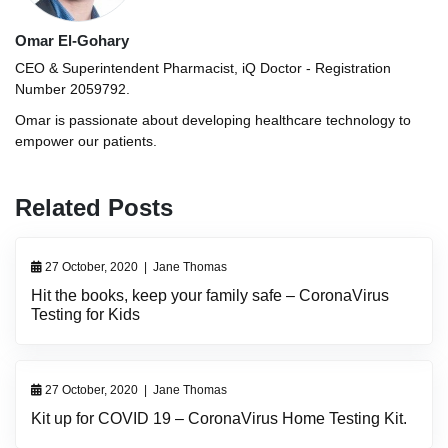
Omar El-Gohary
CEO & Superintendent Pharmacist, iQ Doctor - Registration
Number 2059792.
Omar is passionate about developing healthcare technology to
empower our patients.
Related Posts
27 October, 2020
|
Jane Thomas
Hit the books, keep your family safe – CoronaVirus
Testing for Kids
27 October, 2020
|
Jane Thomas
Kit up for COVID 19 – CoronaVirus Home Testing Kit.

········

Pictures excluded, quote all the data above exactly.

Omar El-Gohary
CEO & Superintendent Pharmacist, iQ Doctor - Registration
Number 2059792.
Omar is passionate about developing healthcare technology to
empower our patients.
Related Posts
27 October, 2020
|
Jane Thomas
Hit the books, keep your family safe – CoronaVirus
Testing for Kids
27 October, 2020
|
Jane Thomas
Kit up for COVID 19 – CoronaVirus Home Testing Kit.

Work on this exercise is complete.